■ **Seçilmiş alıntı**:
◇ ◇ ◇ ◇ ◇ ◇ ◇
'Kör Noktada' kalanlar

Kültür/Sanat Haberleri —

“Im Toten Winkel” filmi ve Ayşe Polat

“Im Toten Winkel” filmi ve Ayşe Polat

  • Bu yıl 73.’sü düzenlenen Berlin Film Festivali’nde Kürt kadın yönetmenler de filmleriyle dikkat çekiyor. Malatyalı Ayşe Polat “Im Toten Winkel” yani “Kör Noktada” filmiyle Amnesty ödülleri için yarışıyor. Helin Çelik ile Êzîdî kadın yönetmen Milena Aboyan da filmleriyle dikkat çekiyor.

SUSAN WEINBLATT/BERLİN

Malatya’da doğan ve Almanya’da yaşayan Kürt yönetmen Ayşe Polat’ın “Im Toten Winkel” filmi Berlinale Film Festivali’nde izleyici ile buluştu. Kaçıranlar 26 Şubat Pazar günü filmi son kez görme şansını yakalayacak.
◇ ◇ ◇ ◇ ◇ ◇ ◇
■ **İş emri 1**:
"Kör Noktada" filmine dair haberde "Kültür/Sanat Haberleri —" ifadesinden "görme şansını yakalayacak." ifadesine kadar olan kısmı hiç değiştirmeden yineleyin.
■ **İş emri 2**:
Kayıtlarda "What" sözcüğünü içeren her satırı seçin ve aynen kopyalayın.
◇ ◇ ◇ ◇ ◇ ◇ ◇
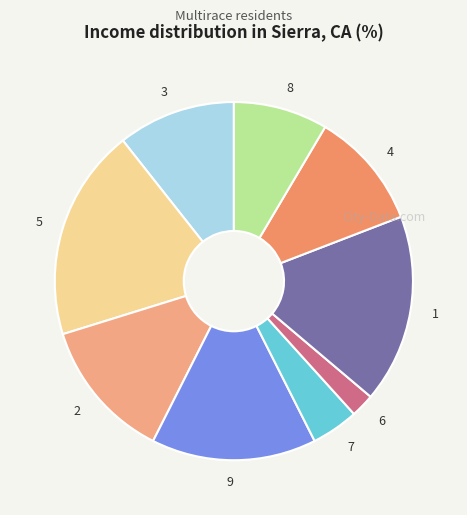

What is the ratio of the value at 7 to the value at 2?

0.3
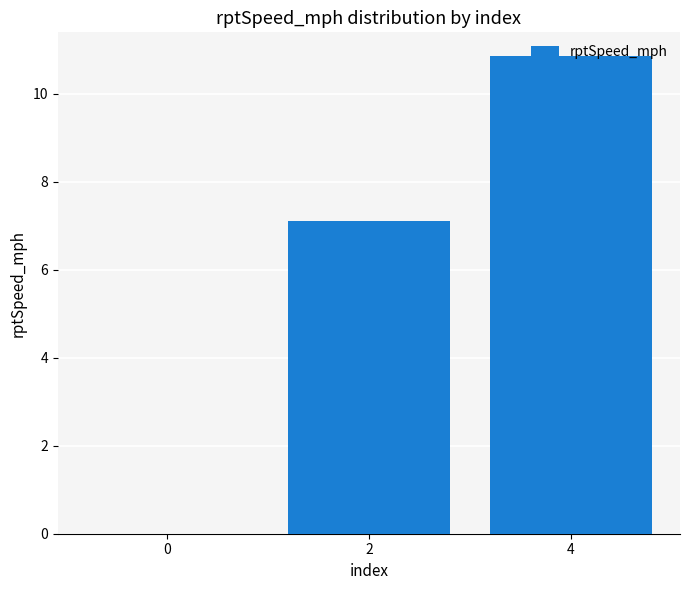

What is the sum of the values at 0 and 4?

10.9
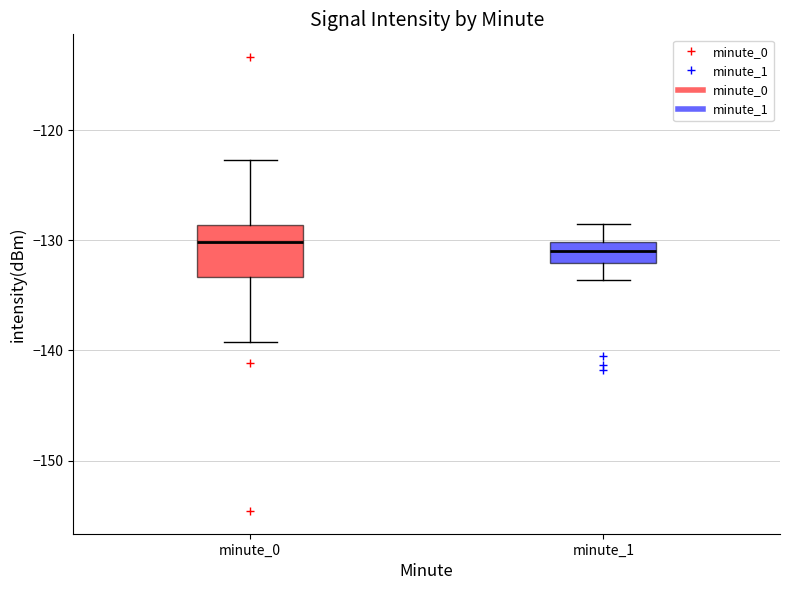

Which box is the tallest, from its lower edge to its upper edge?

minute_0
◇ ◇ ◇ ◇ ◇ ◇ ◇
■ **Alıştırma çıktısı 1**:
Kültür/Sanat Haberleri —

“Im Toten Winkel” filmi ve Ayşe Polat

“Im Toten Winkel” filmi ve Ayşe Polat

  • Bu yıl 73.’sü düzenlenen Berlin Film Festivali’nde Kürt kadın yönetmenler de filmleriyle dikkat çekiyor. Malatyalı Ayşe Polat “Im Toten Winkel” yani “Kör Noktada” filmiyle Amnesty ödülleri için yarışıyor. Helin Çelik ile Êzîdî kadın yönetmen Milena Aboyan da filmleriyle dikkat çekiyor.

SUSAN WEINBLATT/BERLİN

Malatya’da doğan ve Almanya’da yaşayan Kürt yönetmen Ayşe Polat’ın “Im Toten Winkel” filmi Berlinale Film Festivali’nde izleyici ile buluştu. Kaçıranlar 26 Şubat Pazar günü filmi son kez görme şansını yakalayacak.

■ **Alıştırma çıktısı 2**:
What is the ratio of the value at 7 to the value at 2?
What is the sum of the values at 0 and 4?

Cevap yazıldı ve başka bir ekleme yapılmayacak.